# Non married couples living together



## davidcooke (Apr 14, 2012)

I have heard that non married couples living together is frowned upon.Myself and my girlfriend are moving over this summer and want to know what the story is.


----------



## Mr Rossi (May 16, 2009)

Done a million times on here, if you search you'll get the ins and outs.

Summary, it's a illegal but loads of people do it. Act like your married and don't draw attention to yourself is the general advice but if you are caught you stand a good chance of being deported.


----------



## rasskass (Jun 22, 2012)

Hi I been looking on this forum but ant find the right answer. Please help

I want to make an offer for an apartment but before I can make an offer they have given me a form to fill to see if they even want me there. 

Point is they want a visa copy. On the visa it says your not married and on the form it wants the name of the people living with you. If I put her name an put wife they will see on the visa I'm not married. Should I not put her name down? Would there be problems after wards?

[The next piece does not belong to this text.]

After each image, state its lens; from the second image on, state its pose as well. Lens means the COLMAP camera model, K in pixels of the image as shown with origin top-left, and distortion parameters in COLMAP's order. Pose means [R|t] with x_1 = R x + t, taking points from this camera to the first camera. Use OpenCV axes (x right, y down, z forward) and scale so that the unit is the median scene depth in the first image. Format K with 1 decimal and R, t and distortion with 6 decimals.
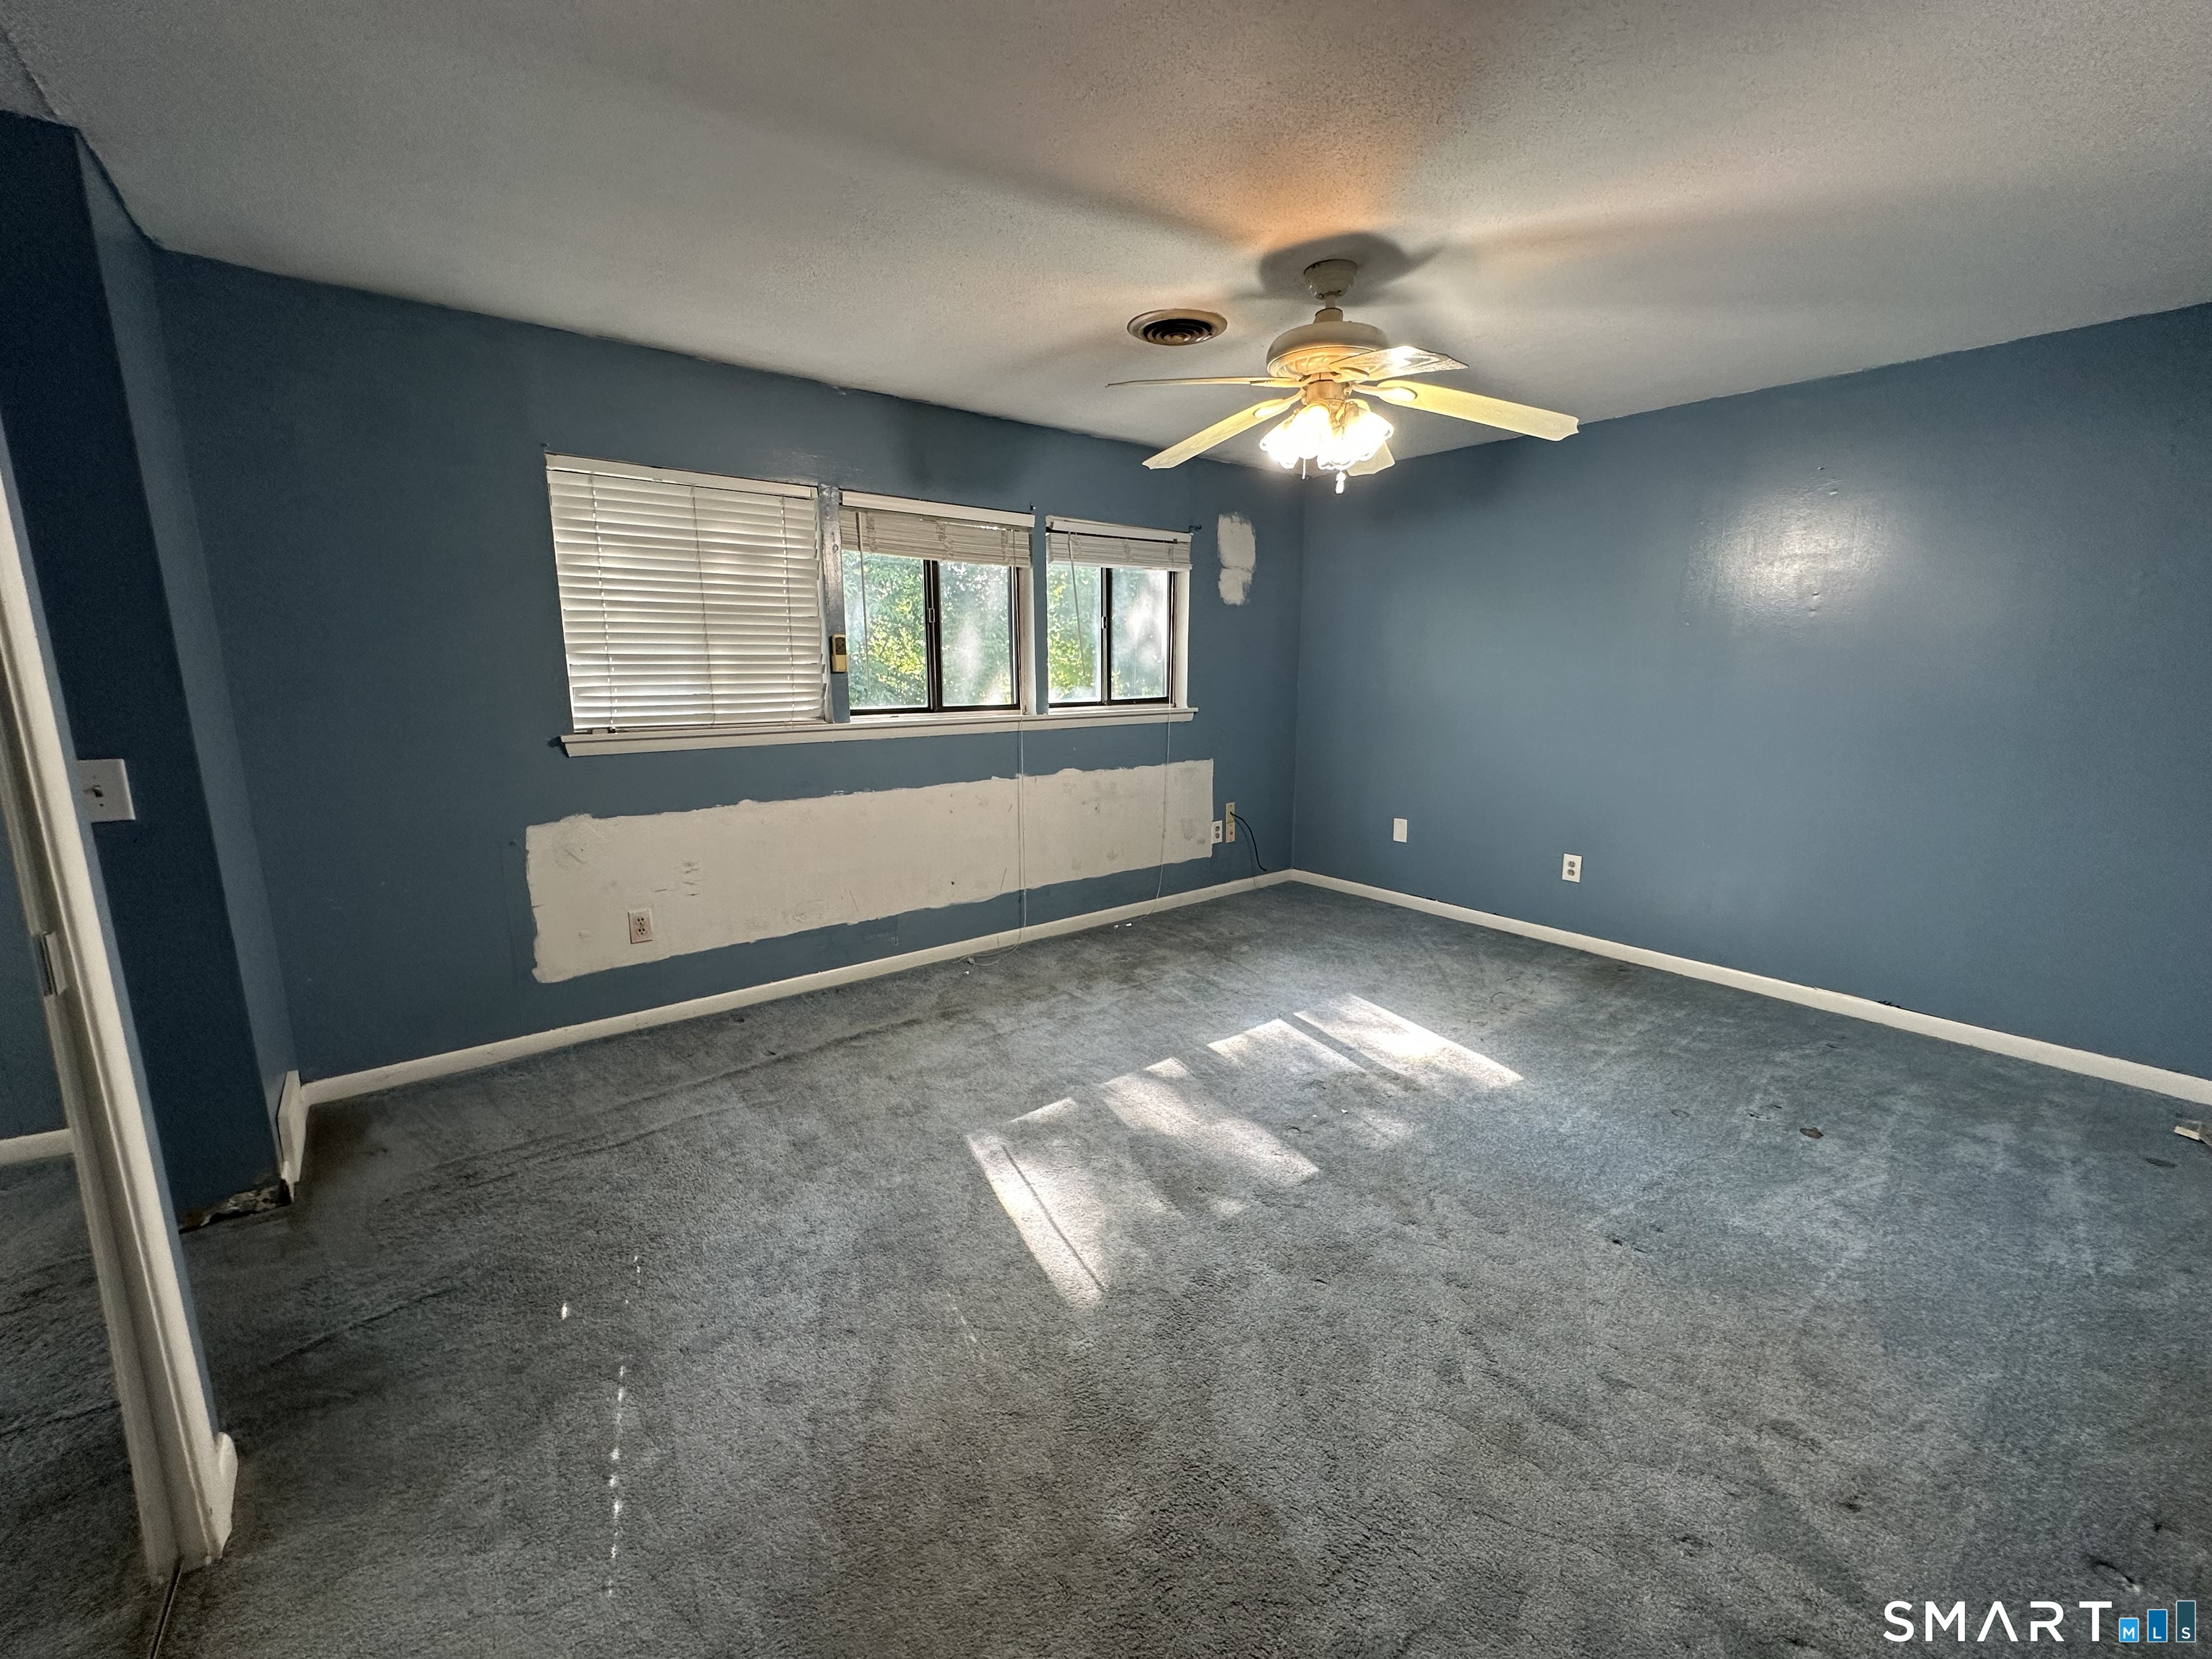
lens RADIAL K [[888.5, 0, 1104.6], [0, 888.5, 831.5], [0, 0, 1]] dist [0.000683, 0.000734]
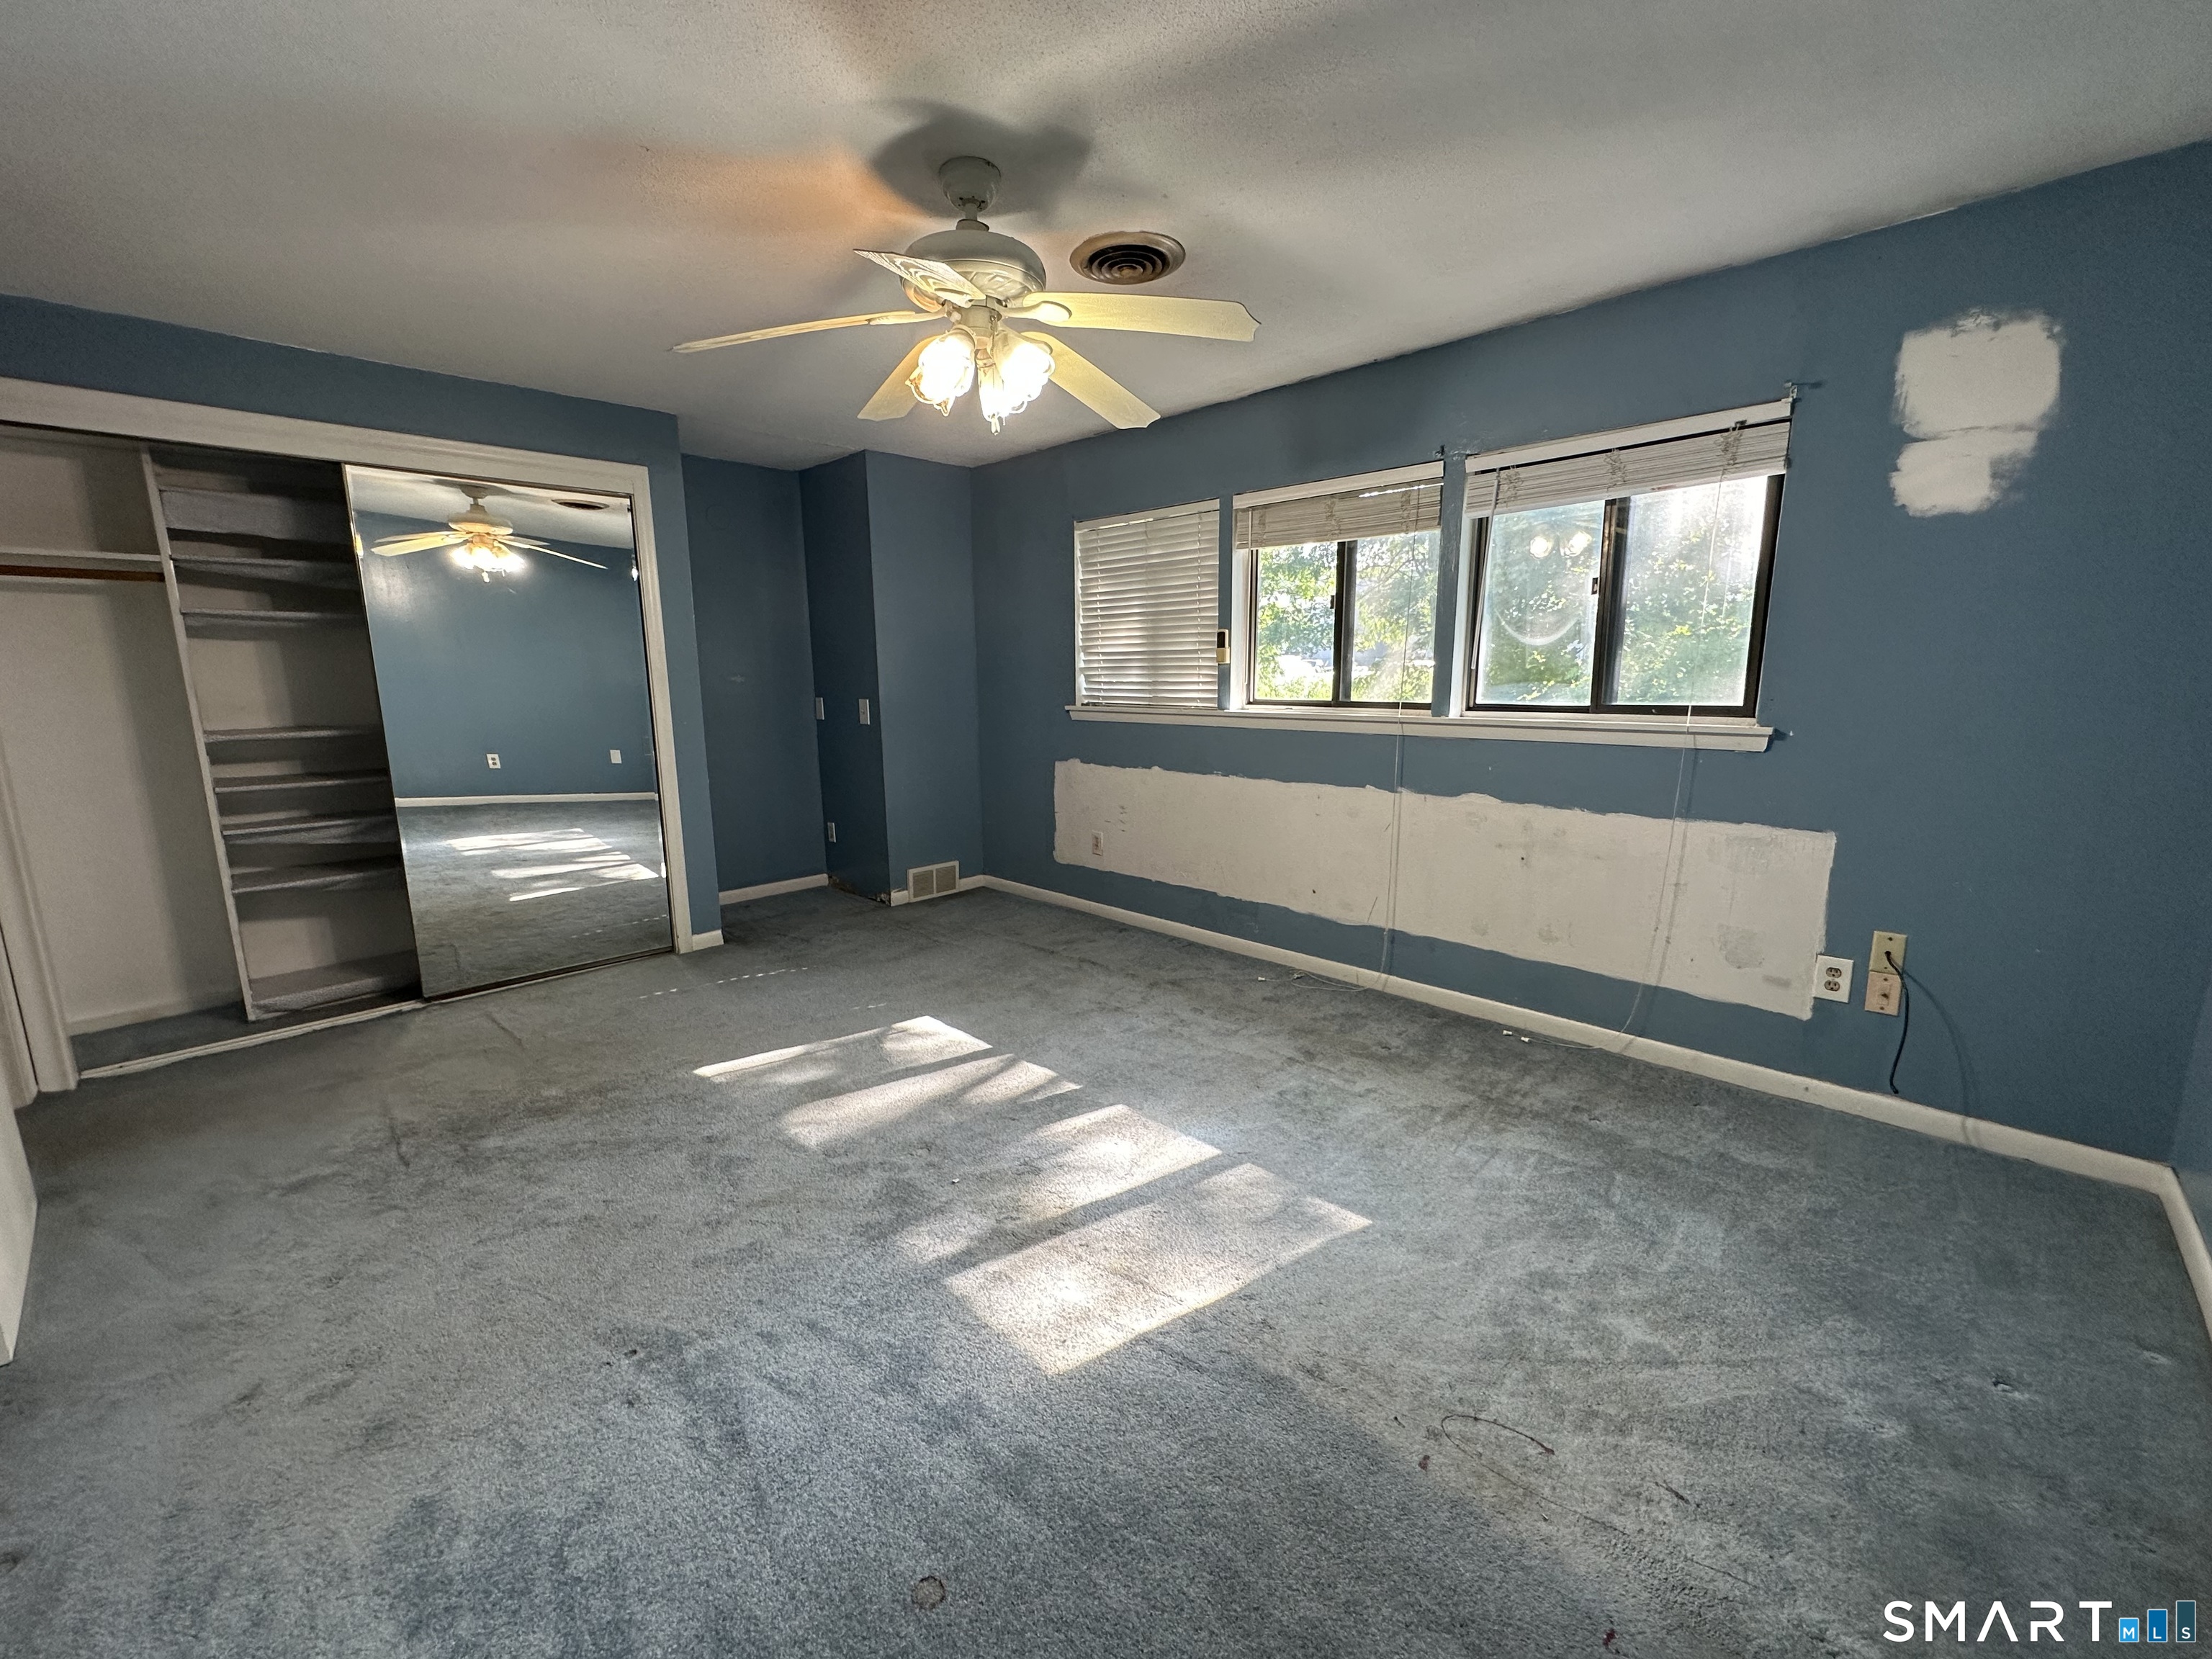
lens RADIAL K [[888.5, 0, 1106.7], [0, 888.5, 824.5], [0, 0, 1]] dist [0.000683, 0.000734]
pose [[0.122375, 0.166416, -0.978432, 0.675761], [-0.179904, 0.973230, 0.143030, -0.100318], [0.976042, 0.158521, 0.149038, 0.622156]]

If any one has experience with landlords please share and tips or advice 

Thank you


----------



## wandabug (Apr 22, 2010)

where does it say on your visa that you are not married??????

If you put her name down they may ask to see your marriage certificate. However if you lie and they find out after you move in they could kick you out. I would be up front and tell them you are not married. If they are fine with it go ahead - if not look for another apartment where they don't ask so many questions and rent in your name only. 

Individual landlords tend not to care but if this is a building owned by a local then they may insist on married couples only.


----------